Kataib el Khul örgütünün son zamanlarda yaptığı eylemlerden biri de 1 Ekim 2008’de Kuzey Osetya İçişleri Bakanlığı I. Suç Soruşturma Bürosu Amiri Albay Vitaly Cheldiev suikastıydı. (North Caucasus Weekly, 3 Kasım). Cheldiev, 2008’de öldürülen dördüncü yüksek rütbeli devlet görevlisi oldu. Diğer kayıplar Kuzey Osetya Organize Suçla Mücadele Bürosu (UBOP, eski adıyla RUBOP) amiri Mark Metsaev, Promisleni Bölgesi İç İşleri Bölümü Polisleri Sosyal Yardım amiri İlya Kasradze ve İnal Dzigoev adlı bir polis. (www.regnum.ru/news/1062823.html).  

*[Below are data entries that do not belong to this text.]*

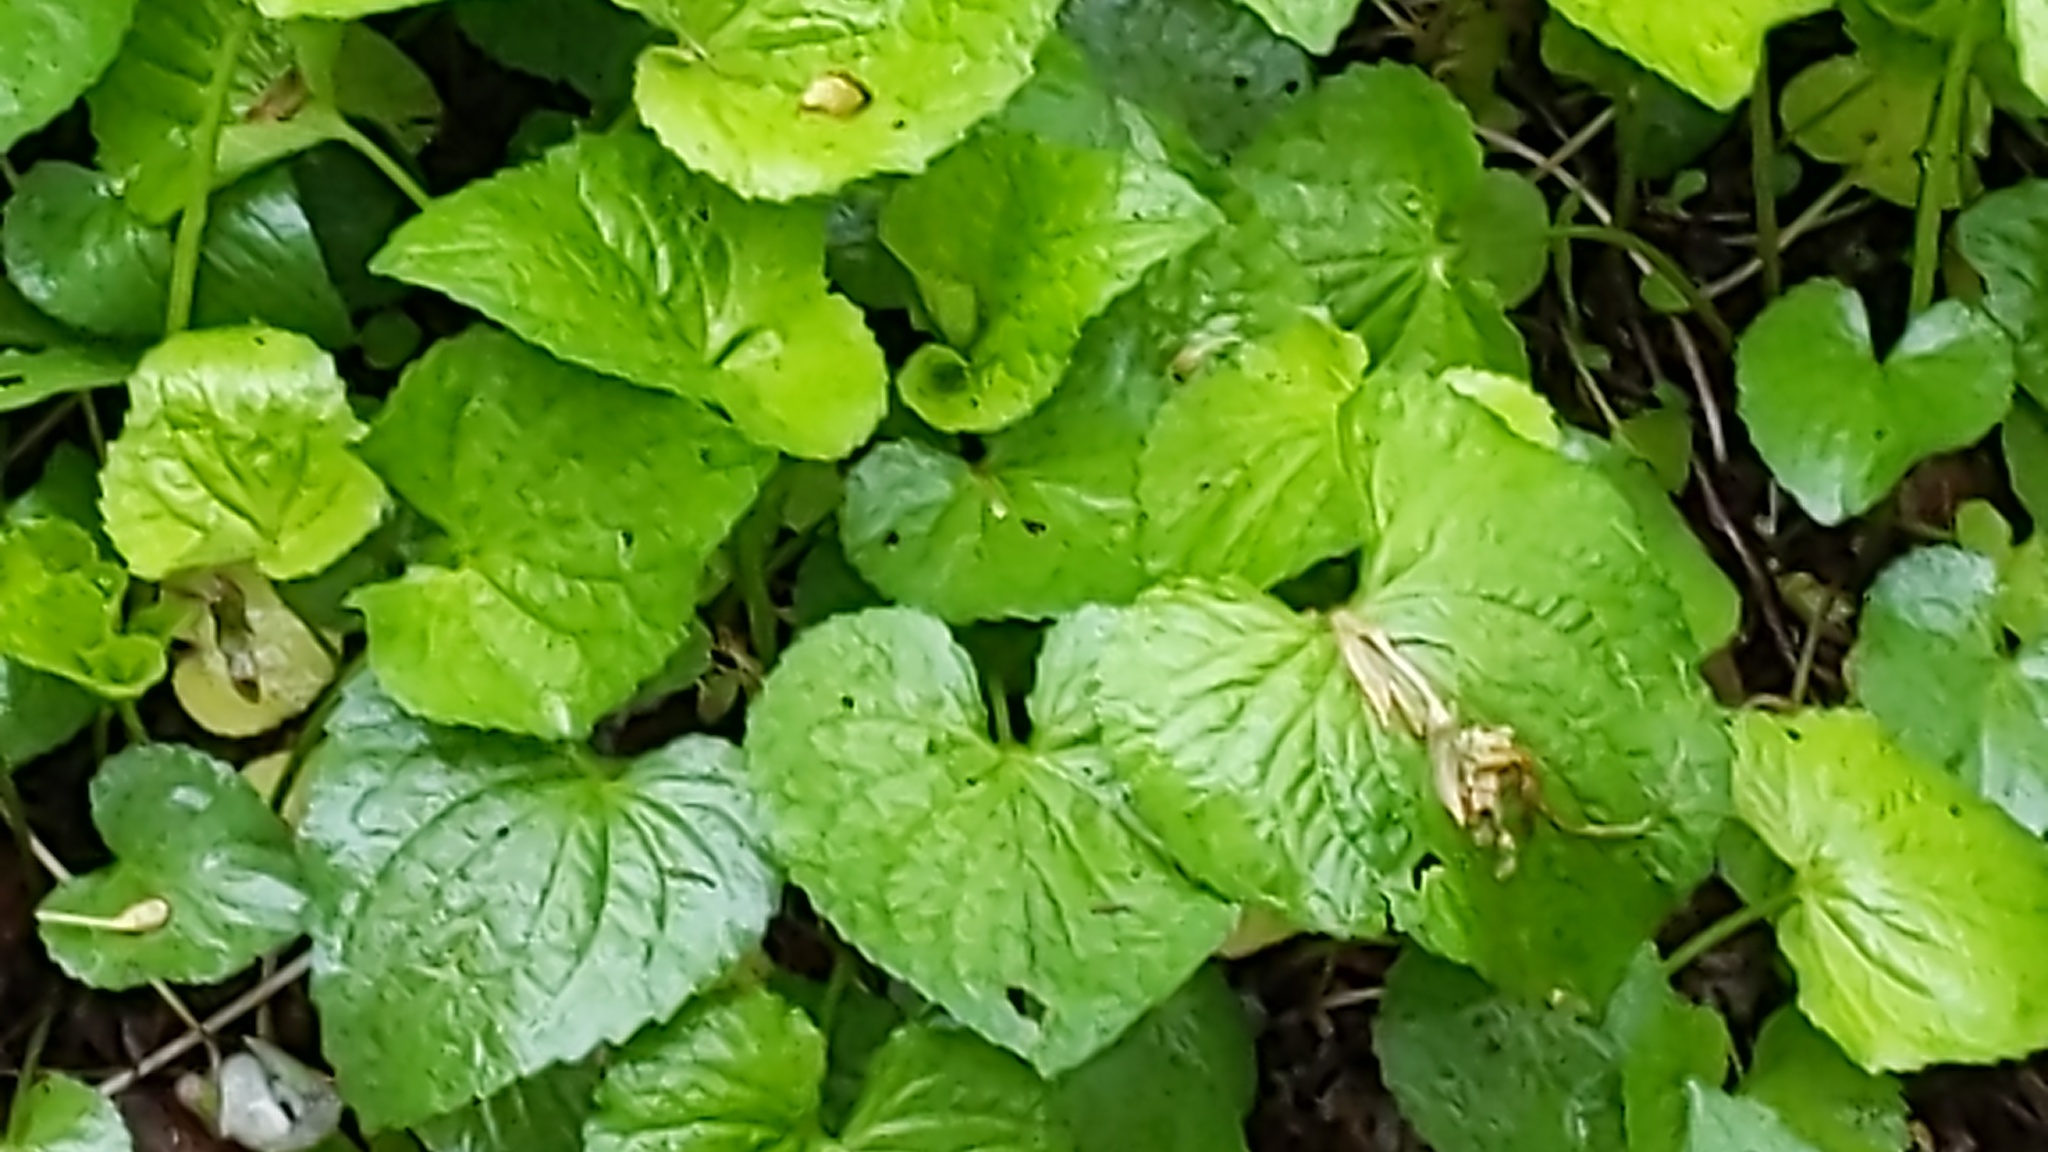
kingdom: Plantae
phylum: Tracheophyta
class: Magnoliopsida
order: Malpighiales
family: Violaceae
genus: Viola
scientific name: Viola sororia
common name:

Kataib el Khul cemaatine atfedilen eylemlerin perde arkasındaki kişilerle ilgili yorum yaparken dikkatli olmak gerekiyor. Keza eylemi gerçekleştirenlerin gerçek kimliğini tam olarak bilmek pek mümkün olamayabiliyor. Örneğin, şiddetin sebebi kan davası, kısasa kısas veya basit bir intikam olabilir. Kafkasya’nın diğer bölgelerinde olduğu gibi Osetya’da da herhangi bir cemaat, sorumlusu bilinemeyen herhangi bir saldırıyı üstlenebiliyor.  

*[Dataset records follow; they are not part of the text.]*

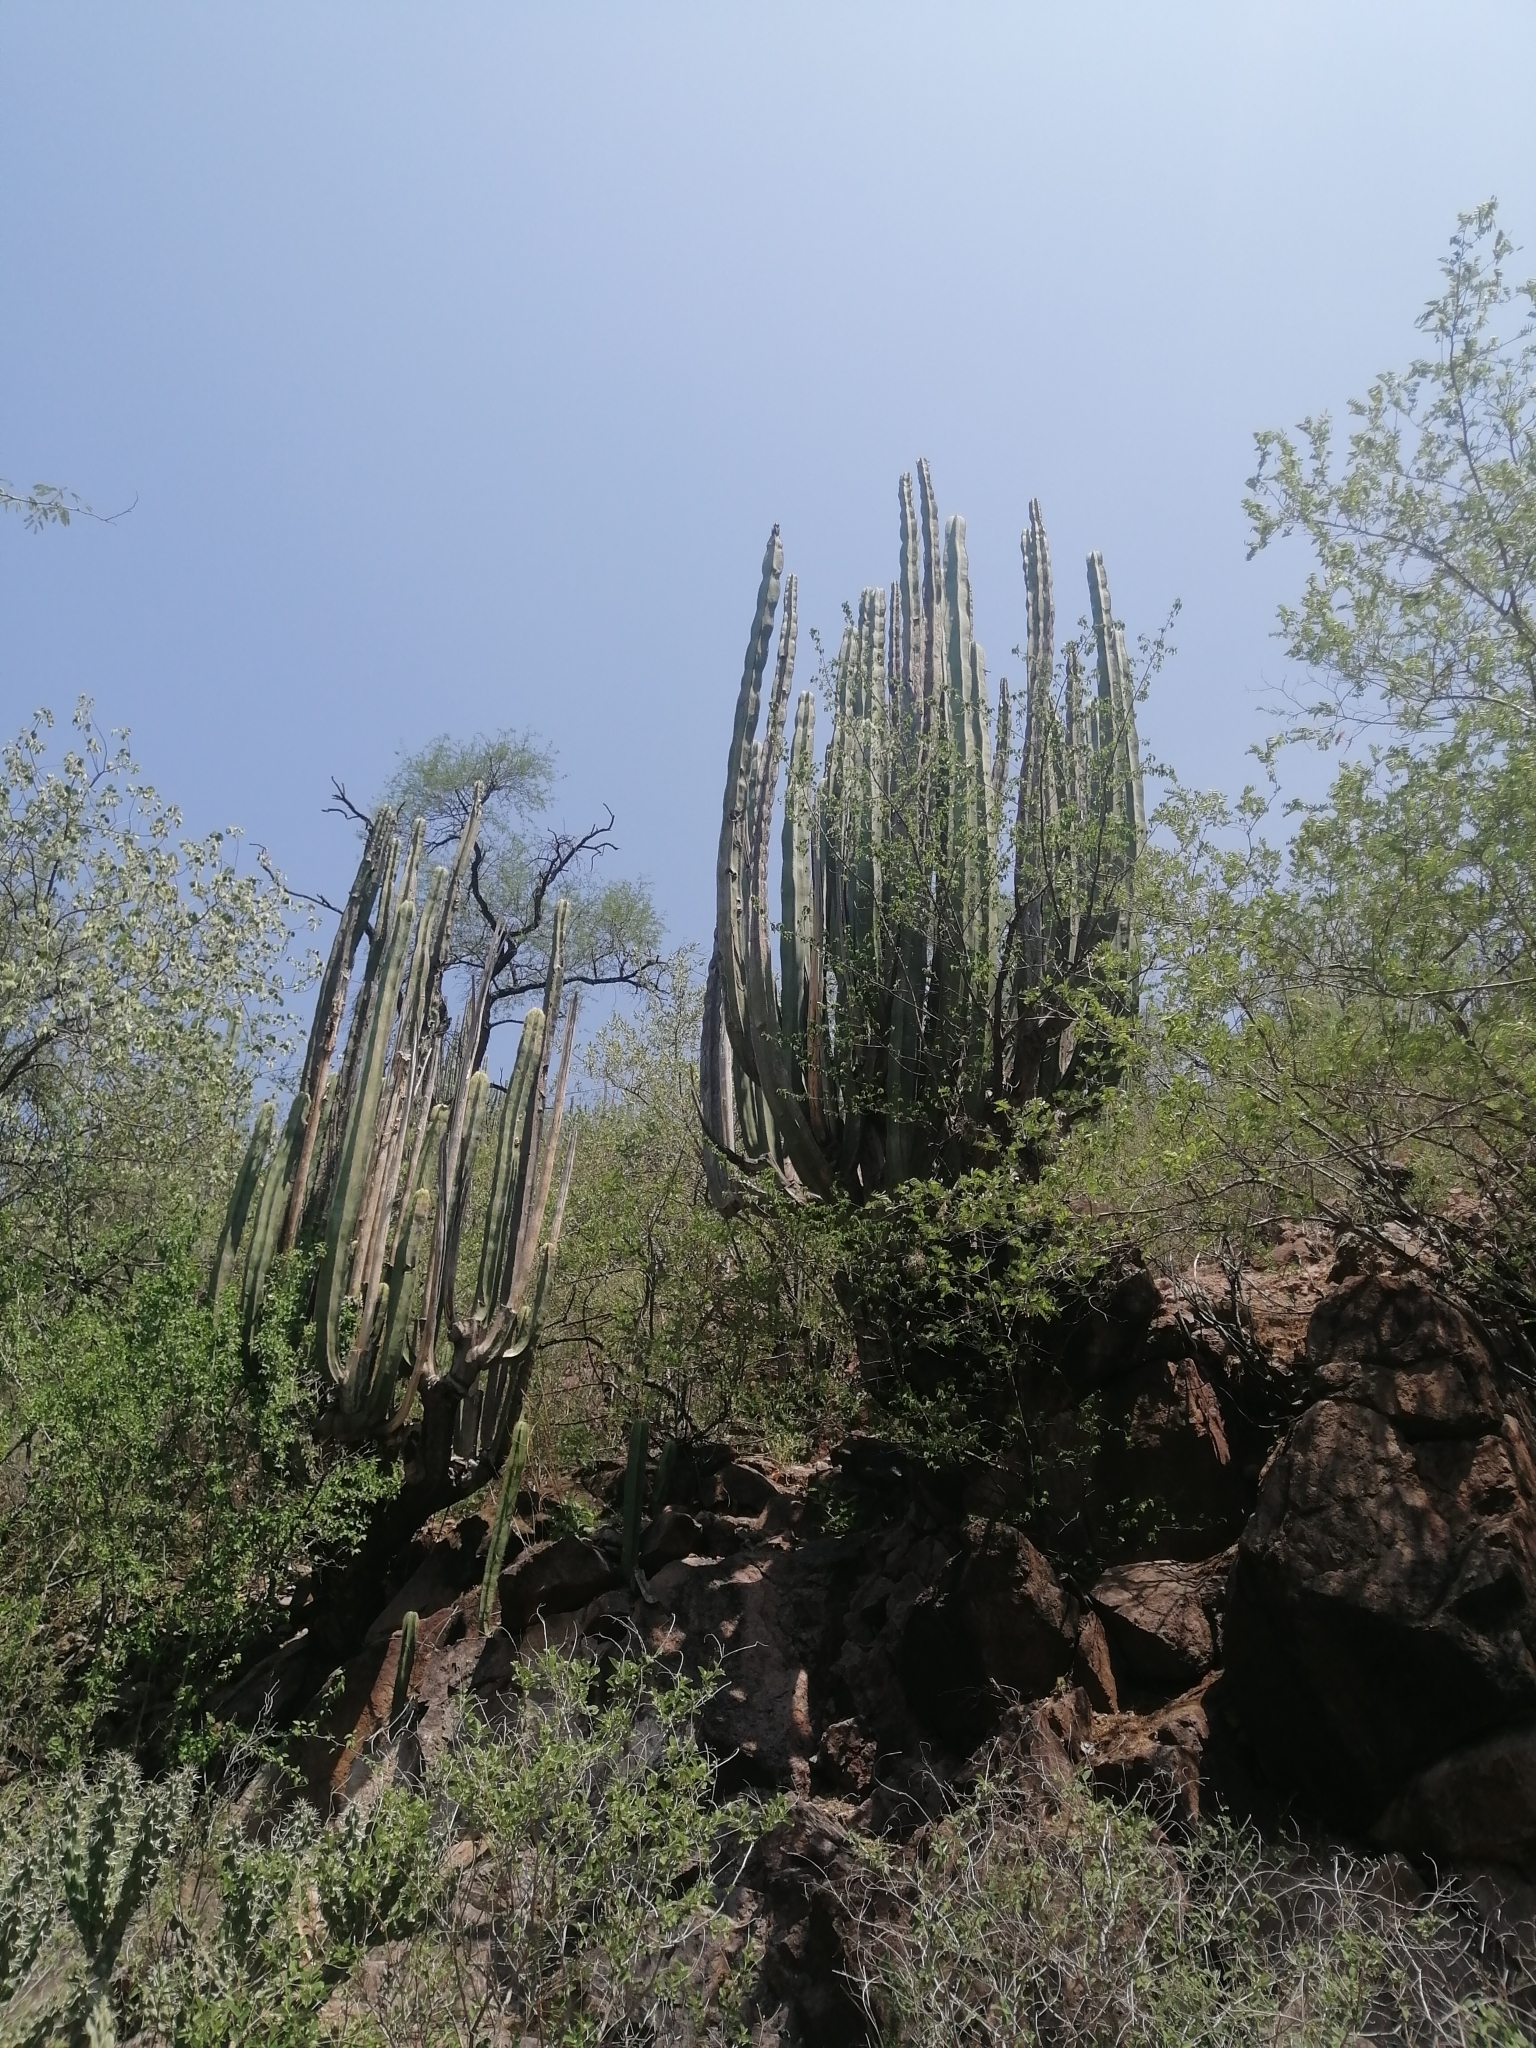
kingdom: Plantae
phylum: Tracheophyta
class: Magnoliopsida
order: Caryophyllales
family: Cactaceae
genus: Stenocereus
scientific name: Stenocereus dumortieri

Her halükarda, Oset Cemaati eylemci olarak intihar bombacısı kullanma yönünde bir karar aldıysa bu, Cemaat’in evriminde çok şaşırtıcı bir gelişme olacak. Keza bu bomba eyleminden önce Kuzey Osetya-Alanya’da hiç intihar saldırısı olmamıştı. (Beslan trajedisi hariç). Bu da Rus ordusunun ve polis teşkilatının sağlam bir şekilde bulunduğu bir bölgede bile Cemaat’in sadece varlığını sürdürmekle kalmayıp gittikçe büyüdüğü ve ideolojik olarak Cemaat’e sempati duyanlardan böyle saldırıları gerçekleştirmek için gönüllüler bulabildiği anlamına geliyor.  

Erkek ve kadın intihar eylemcileri ilk olarak Çeçenya’da 2000’de ortaya çıktı. Ama Çeçen direniş hareketinin intihar eylemlerinin önlenmesi yönündeki bilinçli kararından sonra 2004’te neredeyse tamamen ortadan kalktılar. Ama bu zamana kadar intihar eylemcileri, insan doğasına yabancı oldukları, İslami öğretiye ters düştükleri ve Çeçenya’nın Filistinleşmesinin alameti oldukları şeklinde yoğun eleştirilere maruz kaldılar.  

8 Kasım’da, Kuzey Osetya – Alanya yetkilileri, 6 Kasım’da terör saldırısında hayatını kaybedenler anısına yas ilan etti. Cumhuriyet’te polis güvenlik önlemlerini artırdı ve tüm İnguşetya sınırı çevresine ek kontrol noktaları koydu. (http://echo.msk.ru/news/551725-echo.html).  

Ancak genellikle bu gibi önlemler istenen sonuçları doğurmaz ve bu gibi canavarlıkların sorumlularının yakalanması pek olası değildir.  

Kuzey Osetya başkentinin göbeğindeki intihar saldırısının ardından bu eylemin perde arkasındakiler neden öğrencileri ve şehir sakinlerini hedef aldılar halen anlaşılabilmiş değil.  

*Dr. Mairbek Vatchagaev, “19.Yüzyıl Kafkas Savaşlarında Çeçenya” kitabının yazarı.